WORK ORDER 1: Locate each line in the records that contains the word "displayed", matching its case exactly, and copy those lines.

Start of GIVEN TEXT

Talks with African nations will centre on trade, migration and critical raw materials.

But EU minds will in part be focused on efforts to push back at a draft plan by US President Donald Trump to stop Russia's war in Ukraine, proposals initially seen as heavily tilted in favour of Moscow.

After top US and Ukrainian representatives met in Geneva on Sunday for talks on a new version of the proposal, EU leaders were to hold a "special meeting" on the sidelines of the Luanda gathering on Monday.

There is "still a lot of work to be done on the 28-point plan", Finnish President Alexander Stubb told AFP in Johannesburg on Sunday.

- 'Credible commitments' -

The seventh gathering of its kind, the two-day Angola summit comes on the heels of a G20 meeting in South Africa where a US boycott underscored geopolitical fractures.

It marks 25 years of EU-African Union relations -- ties that analysts say need revamping if Europe wants to hold on to its role as the continent's top partner.

Africa has emerged as a renewed diplomatic battleground, with China, the United States and Russia competing for its minerals, energy potential and political support.

The EU is the leading supplier of foreign direct investment to the continent and its leading commercial counterpart. Trade in goods and services hit 467 billion euros ($538 billion) in 2023, according to Brussels.

End of GIVEN TEXT
Start of MATERIAL PROVIDED

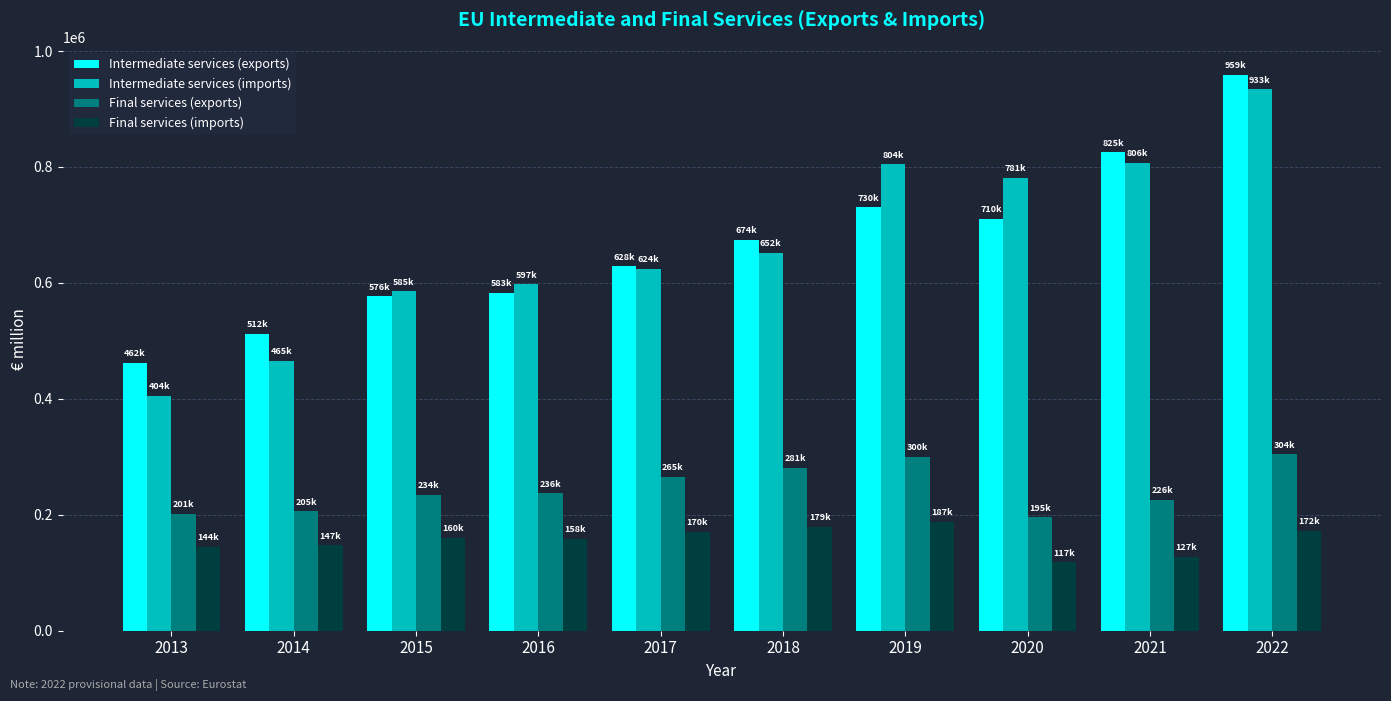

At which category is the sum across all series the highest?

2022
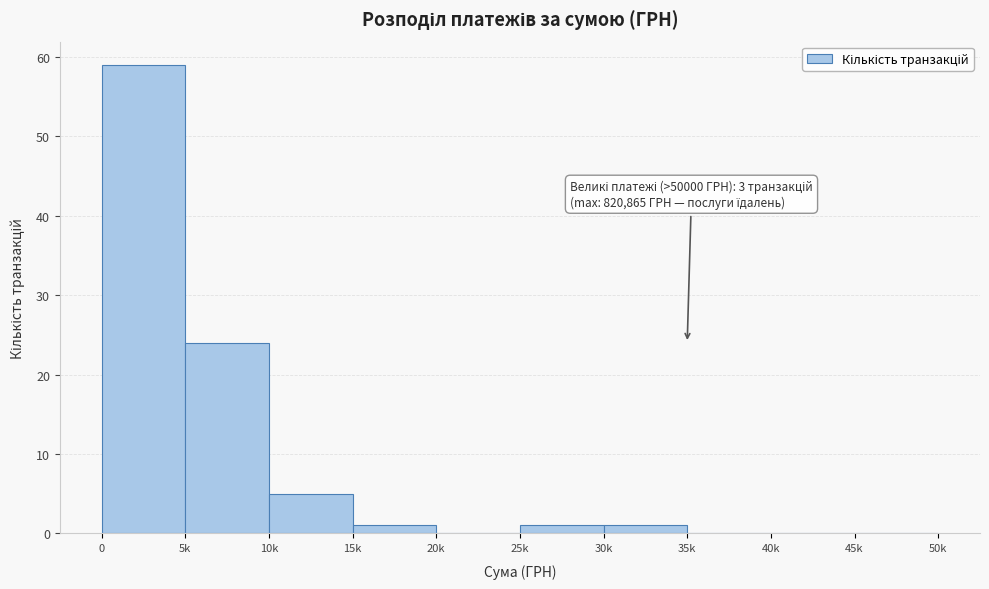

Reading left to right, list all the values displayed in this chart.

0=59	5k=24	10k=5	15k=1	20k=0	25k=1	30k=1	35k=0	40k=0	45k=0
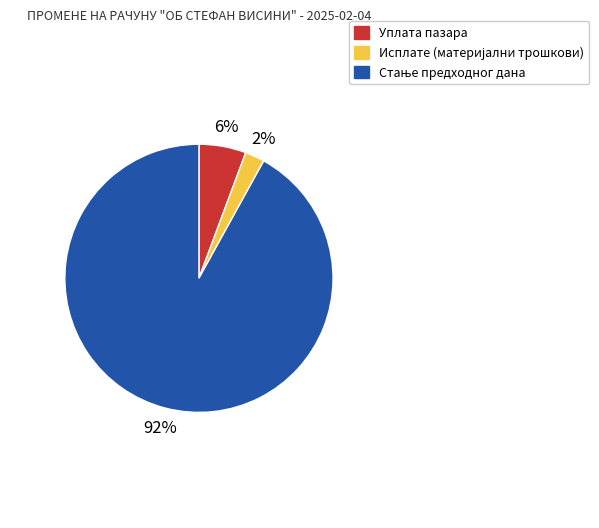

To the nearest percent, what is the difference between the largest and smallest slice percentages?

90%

End of MATERIAL PROVIDED
Start of MATERIAL PROVIDED

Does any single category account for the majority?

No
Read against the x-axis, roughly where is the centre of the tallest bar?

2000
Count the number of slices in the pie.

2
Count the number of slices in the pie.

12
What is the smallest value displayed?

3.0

End of MATERIAL PROVIDED

WORK ORDER 2: Translate this sentence from the article on the EU-Africa summit into Spanish: "Africa has emerged as a renewed diplomatic battleground, with China, the United States and Russia competing for its minerals, energy potential and political support."

ANSWER BOX 1:
Reading left to right, list all the values displayed in this chart.
What is the smallest value displayed?

ANSWER BOX 2: África se ha convertido en un renovado campo de batalla diplomático, con China, Estados Unidos y Rusia compitiendo por sus minerales, su potencial energético y su apoyo político.